=== Aim of the exercise ===
Count the lines in the records below that contain the string "highest", matching case exactly. Give only the number.

=== Data extracts ===
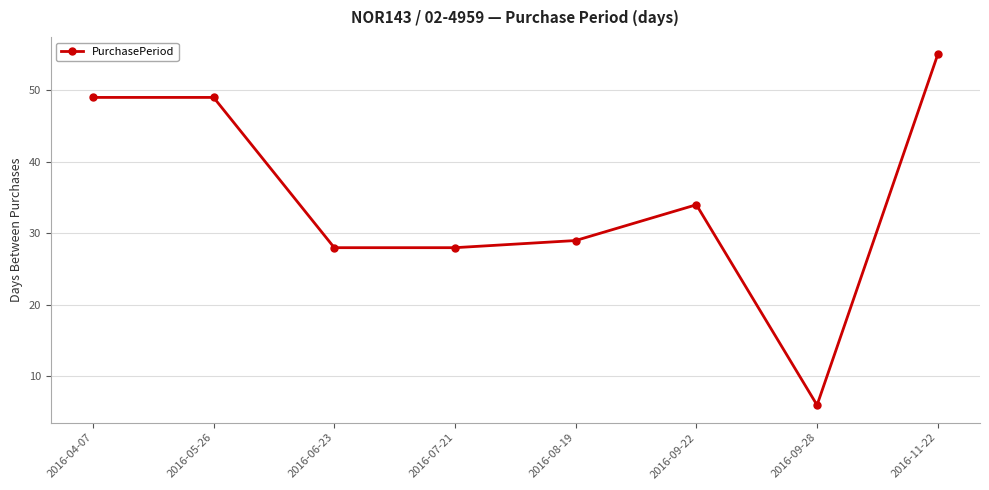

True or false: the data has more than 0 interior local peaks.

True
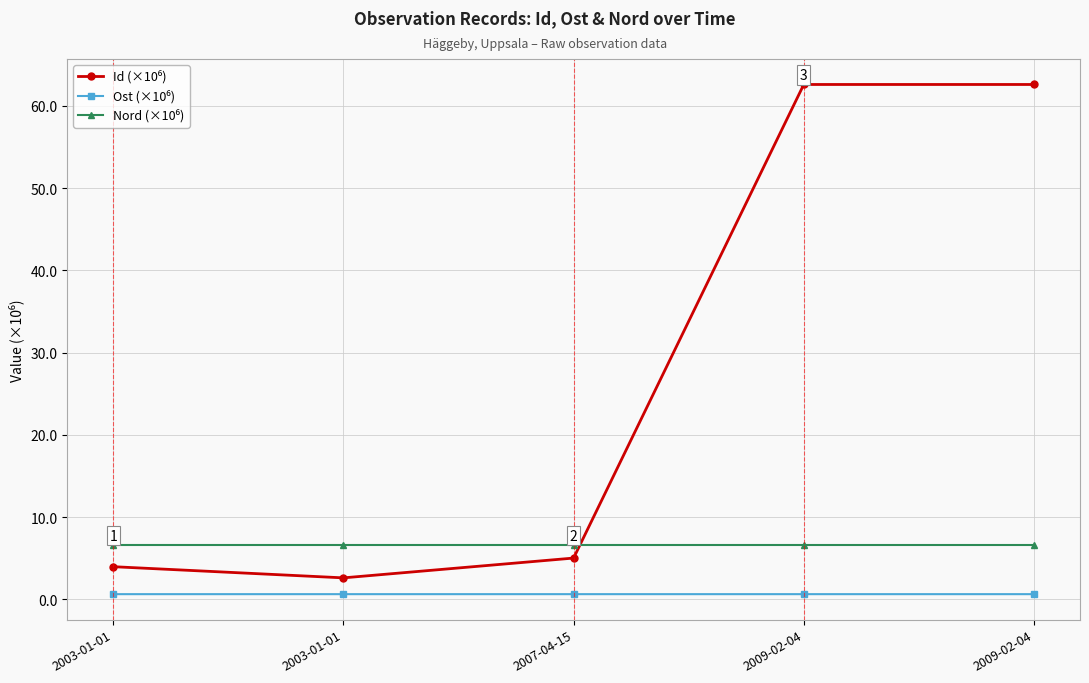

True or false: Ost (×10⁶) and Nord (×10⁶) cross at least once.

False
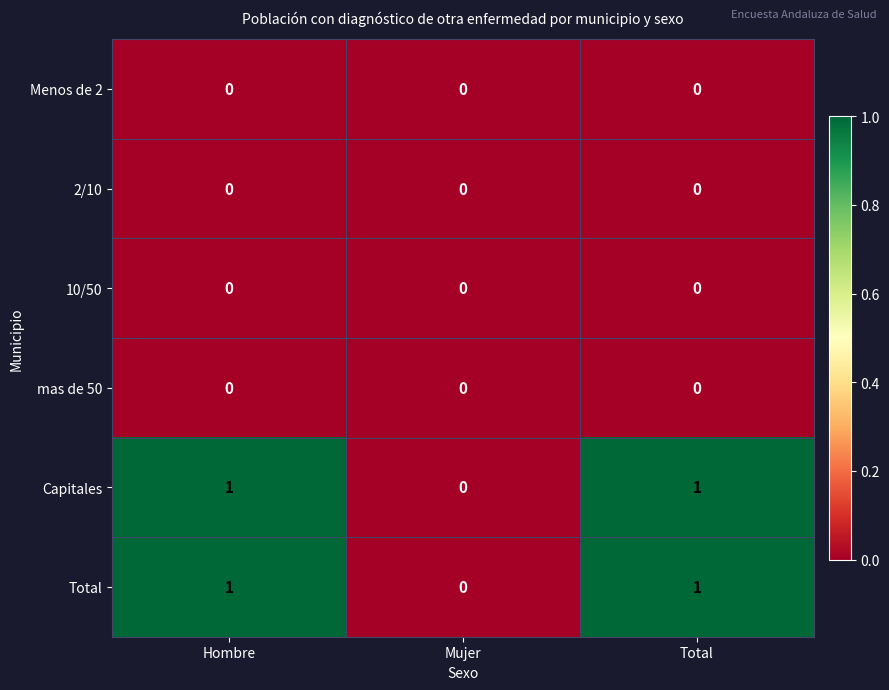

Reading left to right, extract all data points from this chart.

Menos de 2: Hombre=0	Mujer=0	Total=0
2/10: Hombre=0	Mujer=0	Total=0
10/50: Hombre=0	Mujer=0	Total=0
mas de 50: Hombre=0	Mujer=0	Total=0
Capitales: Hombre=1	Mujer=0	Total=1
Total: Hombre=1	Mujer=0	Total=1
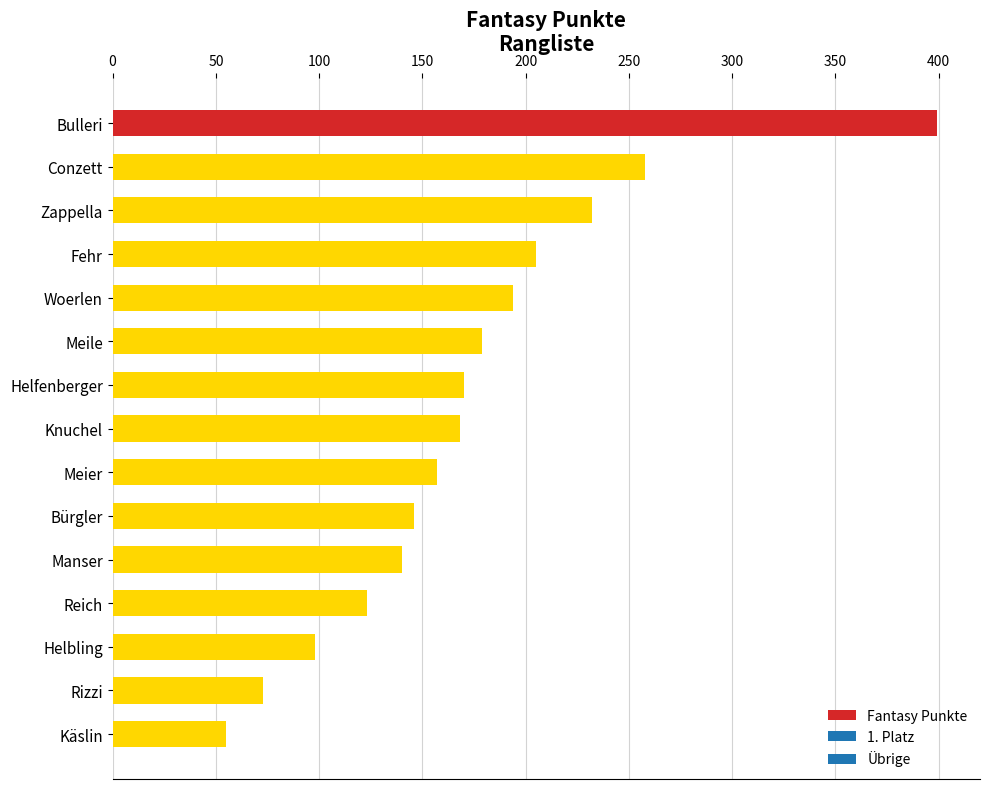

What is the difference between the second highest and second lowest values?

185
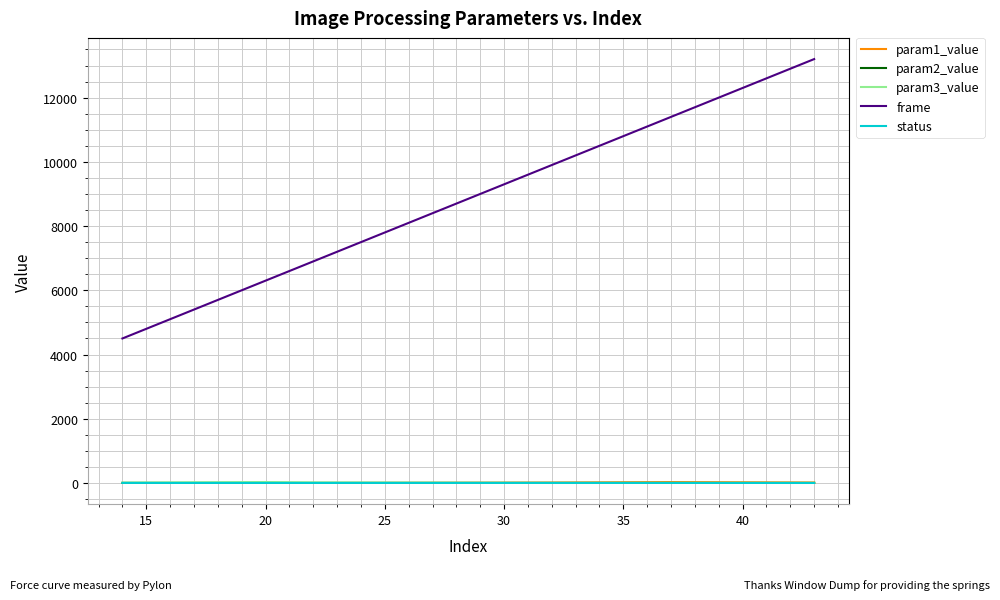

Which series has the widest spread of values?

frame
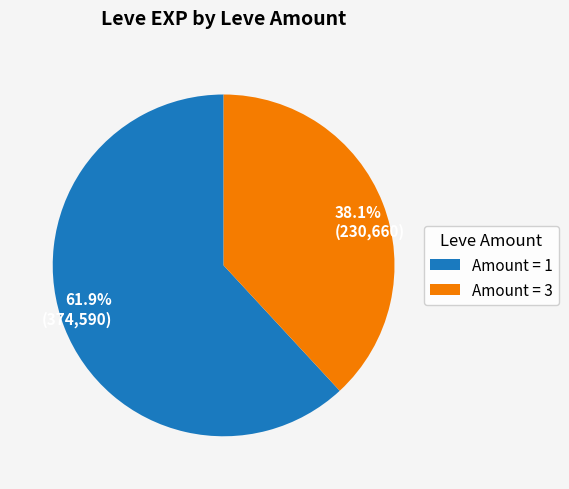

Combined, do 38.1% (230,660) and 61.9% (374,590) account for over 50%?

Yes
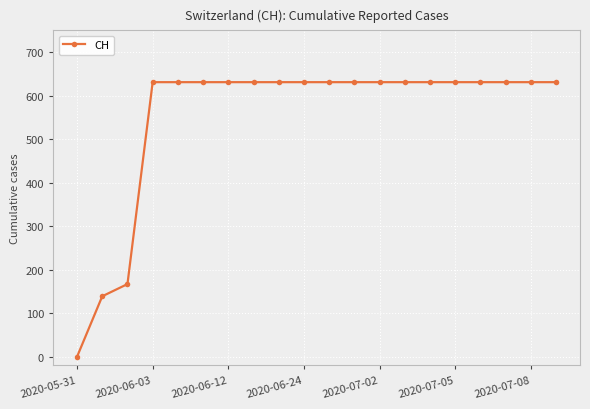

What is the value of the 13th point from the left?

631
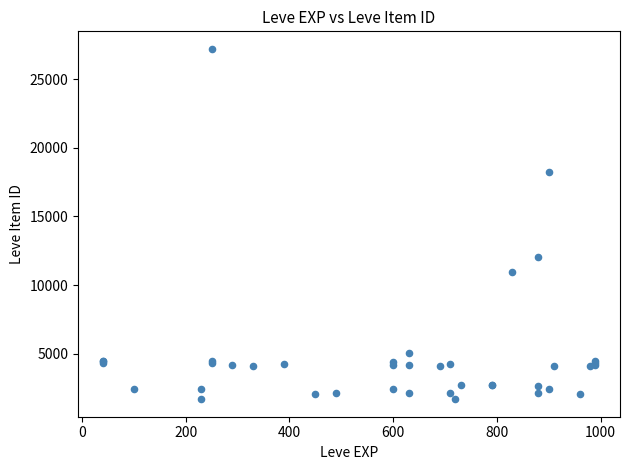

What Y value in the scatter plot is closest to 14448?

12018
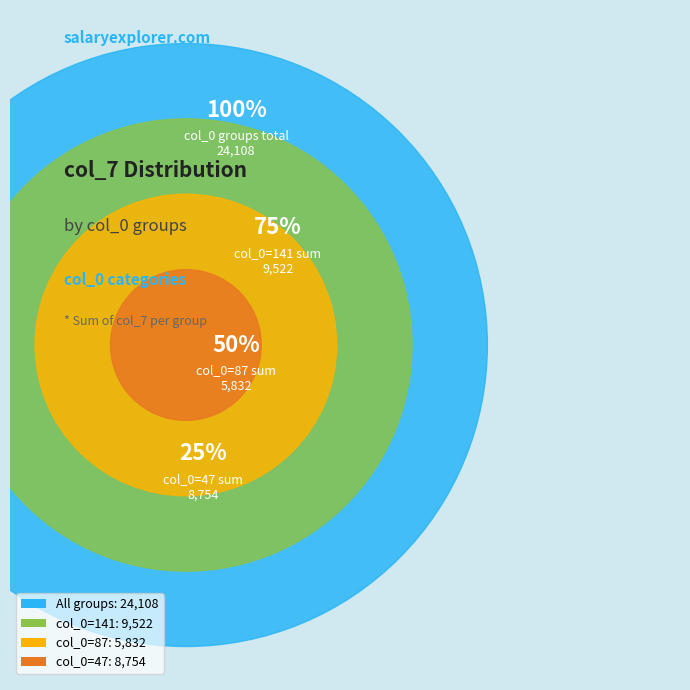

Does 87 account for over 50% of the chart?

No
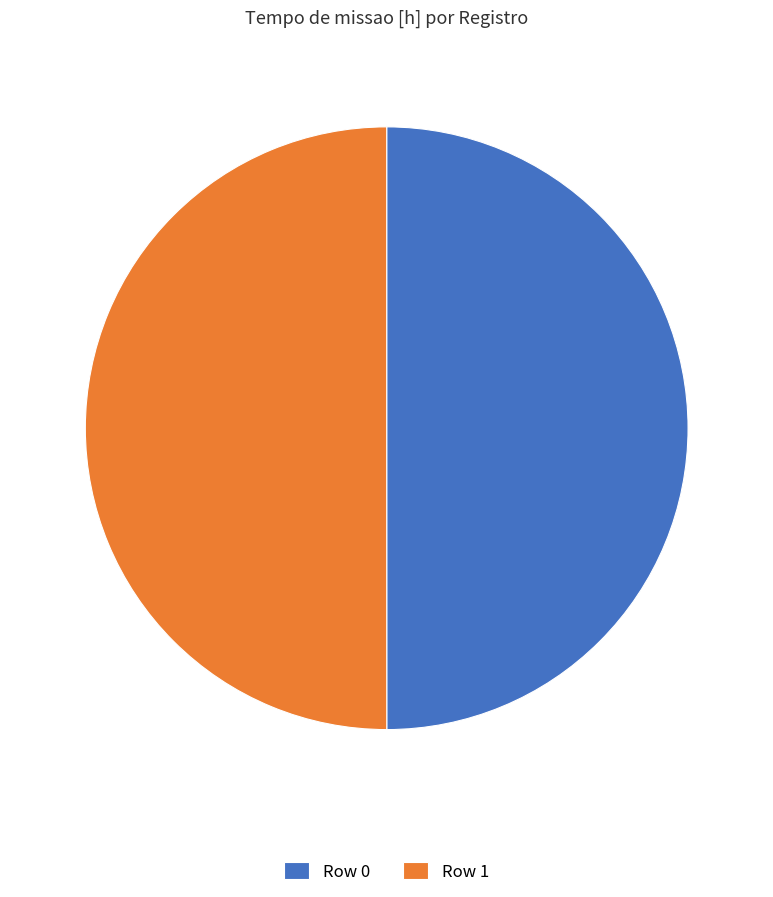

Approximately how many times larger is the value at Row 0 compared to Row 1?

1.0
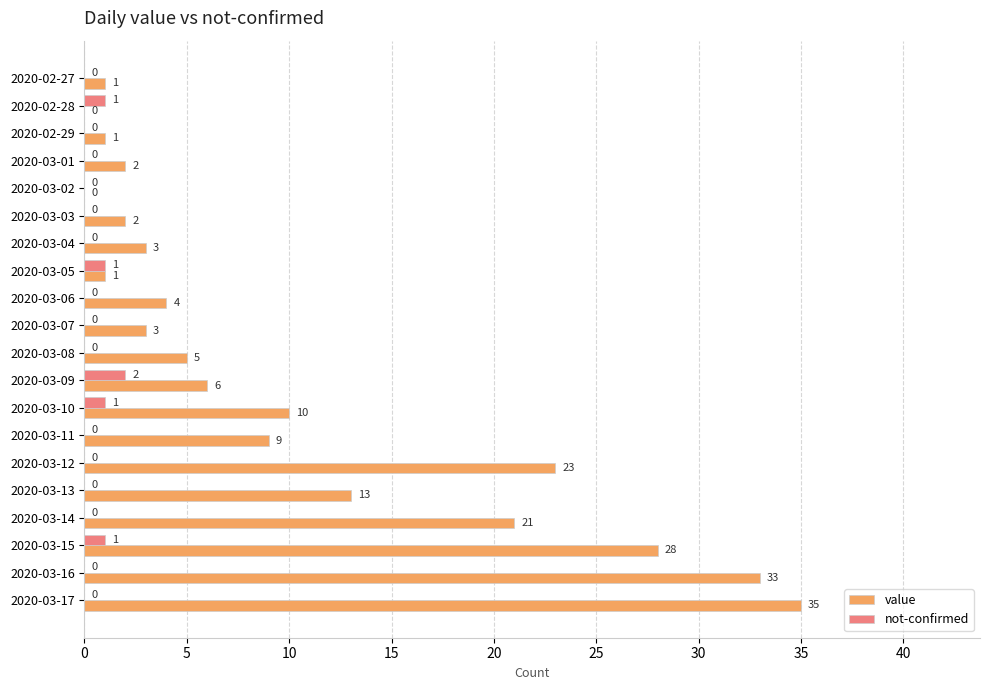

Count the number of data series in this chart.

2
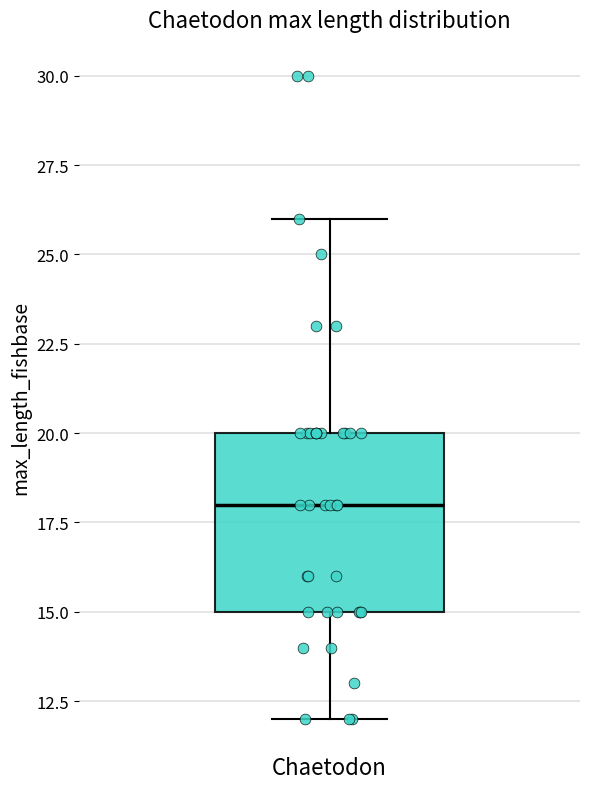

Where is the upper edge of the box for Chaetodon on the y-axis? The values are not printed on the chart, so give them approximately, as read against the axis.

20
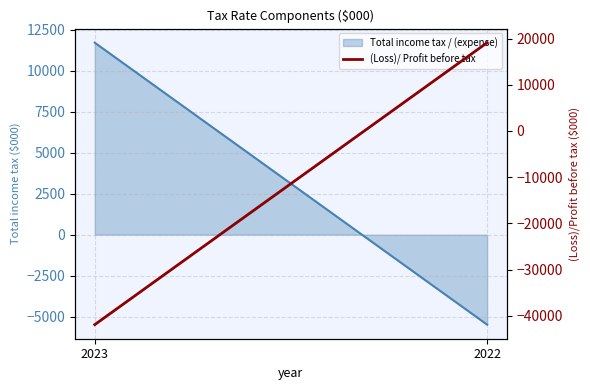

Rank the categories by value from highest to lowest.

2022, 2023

=== Exercise result ===
2